O debate sobre as metas de inflação para 2006 e 2007 tem como pano de fundo os pedidos para a ampliação do CMN, com a inclusão de integrantes que não sejam do governo. O Conselho é presidido pelo ministro da Fazenda, Antonio Palocci, e integrado pelo ministro do Planejamento, Paulo Bernardo, e pelo presidente do BC, também ministro Henrique Meirelles. A questão da ampliação do número de integrantes do CMN será analisada na próxima semana pelo Conselho Nacional de Desenvolvimento Econômico e Social (CNDES), em Brasília.
Nesta terça e quarta-feira, o Comitê de Política Monetária (Copom) volta a se reunir em Brasília para decidir se o aperto monetário chegou ao fim ou se a taxa, fixada em 19,50% ao ano, será elevada pela nona vez seguida. É, portanto, no contexto em que o Brasil lidera o grupo dos países com maiores juros mundiais, que o CMN promoverá a reunião do próximo mês.
Entre os defensores de uma meta superior a 4,5% há vozes próximas ao presidente Luiz Inácio Lula da Silva e ao ministro Palocci. Caso do líder do governo no Senado, Aloizio Mercadante.
- Não vejo possibilidade de termos inflação inferior a 5% em 2006 e 2007. Os demais países em situação parecida deflacionaram de forma progressiva, o Chile levou nove anos. Não atingimos as metas antes, não há porque termos meta de 4,5% - afirmou o senador petista.
No ano passado, Mercadante alertou o governo sobre a meta de 4,5% prevista para 2005. Não foi ouvido e, em junho, os 4,5% foram confirmados, mas a instabilidade do cenário externo levou o BC a rever a meta em setembro, ajustando-a para 5,1% que, acreditam especialistas, dificilmente será cumprida. Voz vencida no ano passado, Mercadante avalia que o tema ganhou relevância e que há espaço para negociação.
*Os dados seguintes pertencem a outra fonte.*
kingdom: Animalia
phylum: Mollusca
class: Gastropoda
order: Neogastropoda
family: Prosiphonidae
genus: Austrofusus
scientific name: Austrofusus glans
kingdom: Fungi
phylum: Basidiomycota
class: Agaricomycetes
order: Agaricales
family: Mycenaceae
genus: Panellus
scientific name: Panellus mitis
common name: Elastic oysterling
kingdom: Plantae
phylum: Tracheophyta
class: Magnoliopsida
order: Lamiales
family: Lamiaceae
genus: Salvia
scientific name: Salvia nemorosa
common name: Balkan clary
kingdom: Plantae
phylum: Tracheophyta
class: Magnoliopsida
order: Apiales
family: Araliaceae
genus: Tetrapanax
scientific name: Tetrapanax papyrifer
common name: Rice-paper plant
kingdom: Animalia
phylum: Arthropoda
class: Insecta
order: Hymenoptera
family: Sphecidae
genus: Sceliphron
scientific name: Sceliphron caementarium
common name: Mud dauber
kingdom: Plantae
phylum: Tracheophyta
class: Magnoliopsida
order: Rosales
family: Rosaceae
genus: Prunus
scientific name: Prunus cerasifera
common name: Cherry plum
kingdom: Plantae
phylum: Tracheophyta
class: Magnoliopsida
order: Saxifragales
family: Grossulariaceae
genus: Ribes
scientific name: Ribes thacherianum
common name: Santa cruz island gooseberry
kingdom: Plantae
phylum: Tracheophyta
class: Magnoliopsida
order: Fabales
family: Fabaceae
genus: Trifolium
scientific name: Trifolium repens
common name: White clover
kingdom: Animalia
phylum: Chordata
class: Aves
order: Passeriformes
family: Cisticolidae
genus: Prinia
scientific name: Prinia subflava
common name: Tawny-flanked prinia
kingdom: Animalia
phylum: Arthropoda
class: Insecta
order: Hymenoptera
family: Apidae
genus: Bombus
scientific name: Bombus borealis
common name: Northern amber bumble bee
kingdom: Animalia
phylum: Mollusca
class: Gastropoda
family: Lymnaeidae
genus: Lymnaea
O senador defende o parâmetro de 5,5% para 2006, 2007 e 2008 com intervalo de tolerância de 2,5 pontos percentuais. Ele argumenta que esse seria um percentual capaz de manter o controle da inflação e assegurar o crescimento da economia.
- Não há mudança no cenário externo, e os contratos indexados (reajustados anualmente pelo Índice Geral de Preços e que, por isso, vêm pressionando a inflação) são inadequados. No ano passado fiquei sozinho neste debate. Depois não adianta cobrar do Copom, porque o Banco Central persegue uma meta definida pelo CMN - observou.
O argumento do senador Mercadante, porém, não é consensual. Entre os que defendem meta de 4,5% para 2006 está o economista-chefe da LCA Consultores, Luís Suzigan. Para ele, a instabilidade externa que levou o BC a ajustar a meta de 2005 tende a não se repetir em 2006, situação que facilitaria ao governo cumprir a meta central.
- Rever a meta de 4,5% para 2006 é ser leniente com a inflação - ressaltou.
O economista acredita que, em 2006, o governo possui condições de, pela primeira vez, atingir o centro da meta. Suzigan aponta que os efeitos dos choques enfrentados nos últimos anos (choque cambial de 2002/2003 e choque de commodities em 2003/2004) serão minimizados e permitirão ao Brasil reduzir a inflação.
Os economistas concordam, porém, que é necessário aperfeiçoar o regime. Eles defendem a ampliação do calendário para obtenção das metas, atualmente em 12 meses.